“As the man who had cleared his throat drew up and raised his matchet, Okonkwo looked away. He heard the blow…He heard Ikemefuna cry, ‘My father, they have killed me!’ as he ran towards him. Dazed with fear, Okonkwo drew his matchet and cut him down. He was afraid of being thought weak.”
I think it’s fair to say that this passage of Ikemefuna’s death brought chills to the reader’s spine and an anguish to the reader’s heart. Out of a pang of fear, Okonkwo chose to partake in his own pseudo-son’s extermination despite Obierika’s strong suggestion otherwise.
What I find most tragic about this passage is the sort of character reflection of Okonkwo in Ikemefuna. Ikemefuna is an innocent victim, as he is ripped apart from his family for a crime committed by his father. Like Okonkwo, Ikemefuna rises above the unfortunate legacy of his father and makes a name for himself in his new home despite his young age. Ikemefuna is portrayed as an intelligent budding man, a role-model for Nwoye, and a beloved member of the family whom even Okonkwo inwardly develops fondness for. Although the village seemingly forgets about Ikemefuna’s presence, the village accepts the pair’s relationship as father and son, as gathered by Obierika’s response to Ikemefuna’s ordered death:
“Yes, Umuofia has decided to kill him…But I want you to have nothing to do with it. He calls you father.”
Okonkwo’s decision to defy Obierika’s opinion in addition to delivering the fatal blow shows the reader that Okonkwo’s method of coping with loss is violence and the removal of his emotions. The second he became overwhelmed with fear, he reacted with violence. For several days after, Okonkwo berated himself for the depression that shrouded over him. Although Okonkwo acts out based on his fear of how society views him, he is ultimately the only one who doubts his masculinity. We get a clearer picture of Okonkwo’s internal psychological struggle when he attacks Obierika for not participating in the killing of Ikemefuna:
“But someone had to do it. If we were all afraid of blood, it would not be done.”
Okonkwo in this passage becomes defensive of his actions, as he seeks affirmation in Obierika and instead receives criticism. Okonkwo implies that Obierika is not a man, but in reality, it is Okonkwo who needs outward confirmation of his masculinity as opposed to Obierika’s internalized acceptance of what it means to be a man.
(Obierika): “If the Oracle said that my son should be killed I would neither dispute it nor be the one to do it.”
Achebe drives home the irony of Okonkwo’s character when Okonkwo’s self-doubt leads him to commit the most cowardly and least-masculine crime of all in society’s eye: the taking of his own life.
From the first mention of Ikemefuna, the reader has a foreboding sense of his fate, especially as Achebe continually drops us hints. As he describes Ikemefuna as “ill fated” (17), “whose sad story is still told in Umuofia to this day” (22), the reader immediately puts their guard up against Ikemefuna as a character: it is easier to accept his fate if we remain detached.

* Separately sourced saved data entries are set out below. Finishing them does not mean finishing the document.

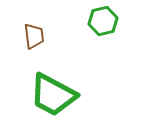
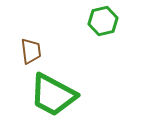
brown trapezoid: moved 3 px left, 15 px down
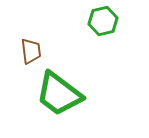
green trapezoid: moved 6 px right, 1 px up; rotated 9 degrees clockwise
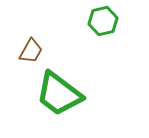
brown trapezoid: rotated 36 degrees clockwise
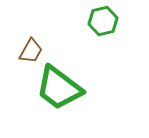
green trapezoid: moved 6 px up
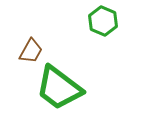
green hexagon: rotated 24 degrees counterclockwise
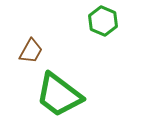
green trapezoid: moved 7 px down
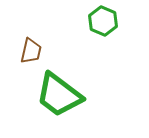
brown trapezoid: rotated 16 degrees counterclockwise
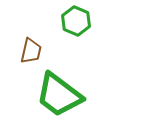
green hexagon: moved 27 px left
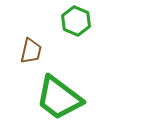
green trapezoid: moved 3 px down
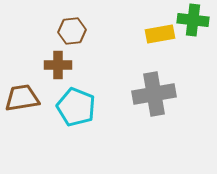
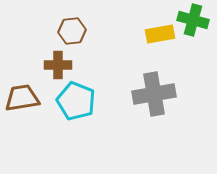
green cross: rotated 8 degrees clockwise
cyan pentagon: moved 6 px up
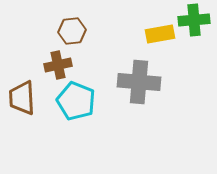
green cross: moved 1 px right; rotated 20 degrees counterclockwise
brown cross: rotated 12 degrees counterclockwise
gray cross: moved 15 px left, 12 px up; rotated 15 degrees clockwise
brown trapezoid: rotated 84 degrees counterclockwise
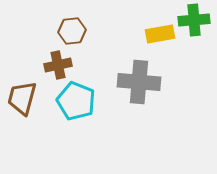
brown trapezoid: rotated 18 degrees clockwise
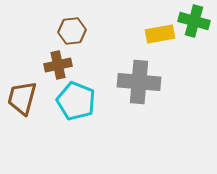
green cross: moved 1 px down; rotated 20 degrees clockwise
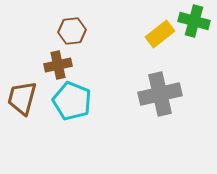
yellow rectangle: rotated 28 degrees counterclockwise
gray cross: moved 21 px right, 12 px down; rotated 18 degrees counterclockwise
cyan pentagon: moved 4 px left
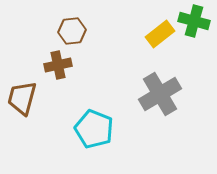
gray cross: rotated 18 degrees counterclockwise
cyan pentagon: moved 22 px right, 28 px down
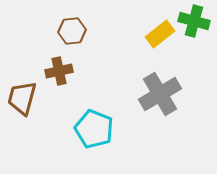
brown cross: moved 1 px right, 6 px down
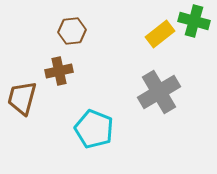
gray cross: moved 1 px left, 2 px up
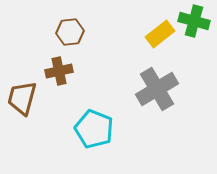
brown hexagon: moved 2 px left, 1 px down
gray cross: moved 2 px left, 3 px up
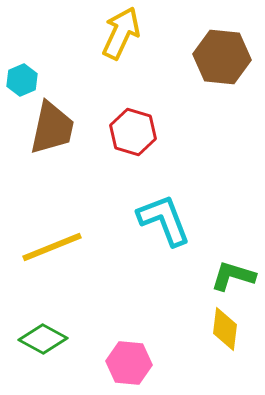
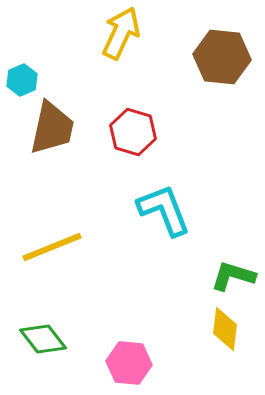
cyan L-shape: moved 10 px up
green diamond: rotated 24 degrees clockwise
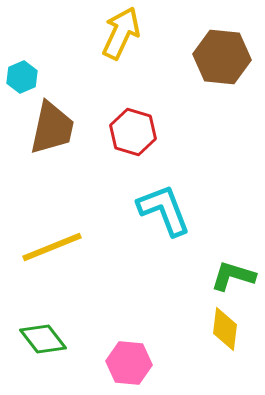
cyan hexagon: moved 3 px up
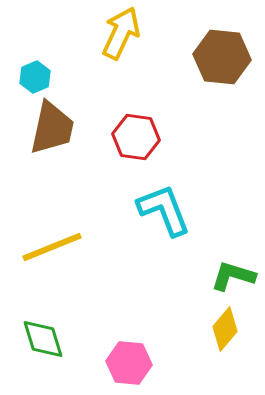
cyan hexagon: moved 13 px right
red hexagon: moved 3 px right, 5 px down; rotated 9 degrees counterclockwise
yellow diamond: rotated 33 degrees clockwise
green diamond: rotated 21 degrees clockwise
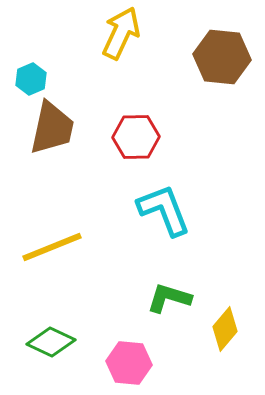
cyan hexagon: moved 4 px left, 2 px down
red hexagon: rotated 9 degrees counterclockwise
green L-shape: moved 64 px left, 22 px down
green diamond: moved 8 px right, 3 px down; rotated 48 degrees counterclockwise
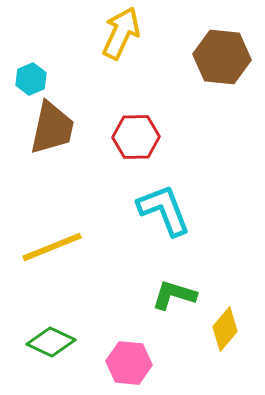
green L-shape: moved 5 px right, 3 px up
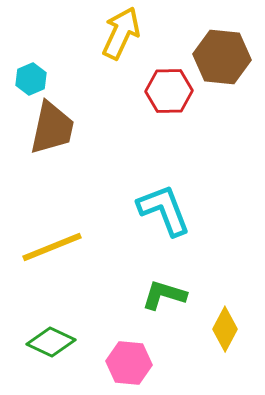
red hexagon: moved 33 px right, 46 px up
green L-shape: moved 10 px left
yellow diamond: rotated 12 degrees counterclockwise
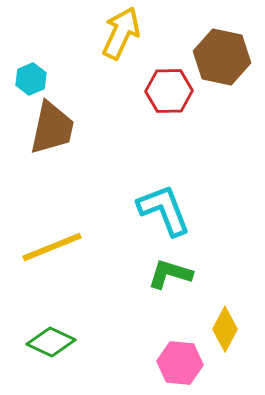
brown hexagon: rotated 6 degrees clockwise
green L-shape: moved 6 px right, 21 px up
pink hexagon: moved 51 px right
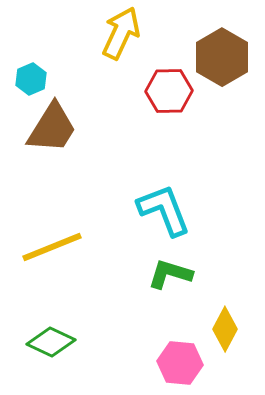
brown hexagon: rotated 18 degrees clockwise
brown trapezoid: rotated 20 degrees clockwise
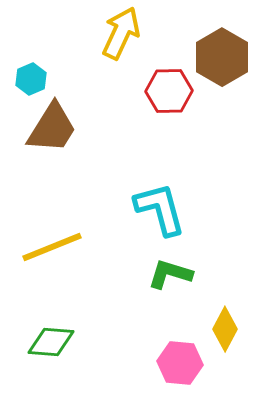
cyan L-shape: moved 4 px left, 1 px up; rotated 6 degrees clockwise
green diamond: rotated 21 degrees counterclockwise
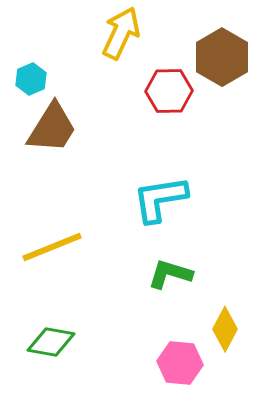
cyan L-shape: moved 10 px up; rotated 84 degrees counterclockwise
green diamond: rotated 6 degrees clockwise
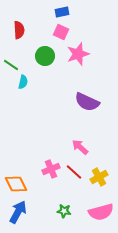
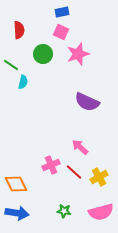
green circle: moved 2 px left, 2 px up
pink cross: moved 4 px up
blue arrow: moved 1 px left, 1 px down; rotated 70 degrees clockwise
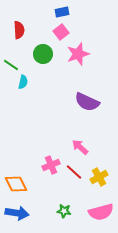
pink square: rotated 28 degrees clockwise
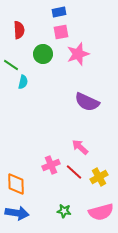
blue rectangle: moved 3 px left
pink square: rotated 28 degrees clockwise
orange diamond: rotated 25 degrees clockwise
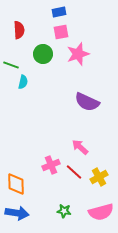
green line: rotated 14 degrees counterclockwise
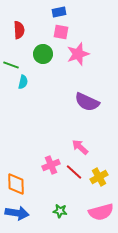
pink square: rotated 21 degrees clockwise
green star: moved 4 px left
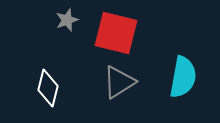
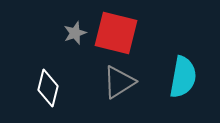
gray star: moved 8 px right, 13 px down
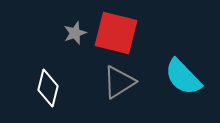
cyan semicircle: rotated 126 degrees clockwise
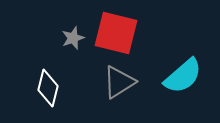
gray star: moved 2 px left, 5 px down
cyan semicircle: moved 1 px up; rotated 87 degrees counterclockwise
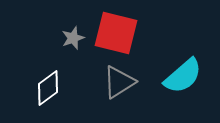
white diamond: rotated 39 degrees clockwise
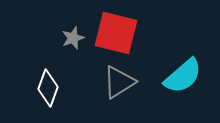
white diamond: rotated 33 degrees counterclockwise
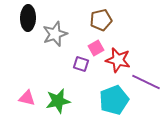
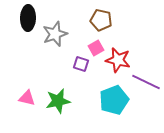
brown pentagon: rotated 25 degrees clockwise
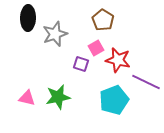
brown pentagon: moved 2 px right; rotated 20 degrees clockwise
green star: moved 4 px up
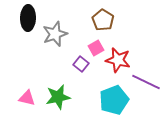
purple square: rotated 21 degrees clockwise
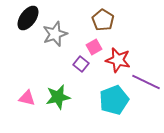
black ellipse: rotated 35 degrees clockwise
pink square: moved 2 px left, 1 px up
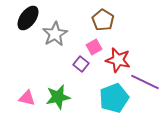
gray star: rotated 10 degrees counterclockwise
purple line: moved 1 px left
cyan pentagon: moved 2 px up
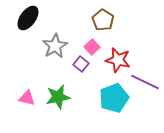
gray star: moved 12 px down
pink square: moved 2 px left; rotated 14 degrees counterclockwise
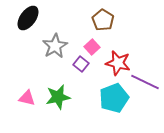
red star: moved 3 px down
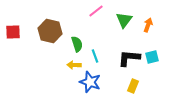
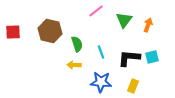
cyan line: moved 6 px right, 4 px up
blue star: moved 11 px right; rotated 15 degrees counterclockwise
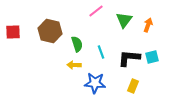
blue star: moved 6 px left, 1 px down
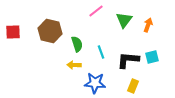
black L-shape: moved 1 px left, 2 px down
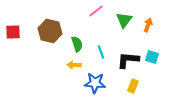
cyan square: rotated 32 degrees clockwise
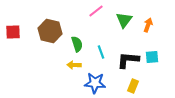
cyan square: rotated 24 degrees counterclockwise
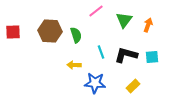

However, as Ikemefuna grows up and charms the village with his many stories, identifying with his curious spirit becomes inevitable. Especially in his role as storyteller, Ikemefuna is relatable to everyone, as he offers well-needed relief from the hard pace of agricultural life.
While Ikemefuna met his fate very early on in life, his stories transcended his death, especially because of their influence on Nwoye. According to multiple online baby naming databases, the name Ikemefuna in Igbo means “may your strength not be in vain.” I believe Achebe intentionally picked this name for Ikemefuna’s character, not just to represent the strength he had in becoming accustomed to a new village and family, but to foreshadow the strength he would give Nwoye.
Nwoye, as told through the eyes of Okonkwo, is weak and “girlish”, but his actions speak to his strong spirit. As the readers, we are told that something “something seemed to give way” (85) in Nwoye when he realized his father had killed his best friend. This separation, paired with the influence of Ikemefuna’s stories and friendship, relieved him from the stress of living up to his father’s expectations. When Nwoye is drawn to the stories of the Christians, he acts on his interest, rather than cowering from his father, as he would have if Ikemefuna had still been alive to set an example as the ‘ideal son’.
While Ikemefuna’s death was tragic, he was rightfully named—his strength truly wasn’t in vain. Because of Ikemefuna’s friendship and stories that kept Nwoye hopeful, Nwoye was able to embody a form of strength that Okonkwo could never possess: the ability to defy the status quo engrained in him, to become his own man.
Maybe this quiet form of strength is more prevalent than it appears— we see it reappear in the snide comments of Ekwefi (56), in the resilience of Uchendu losing 22 children, and throughout the adjustments of the village after foreign invasion. And maybe the strength Okonkwo embodies is not strength at all, but leads to his fateful death, while the rest of the village ‘holds things together’.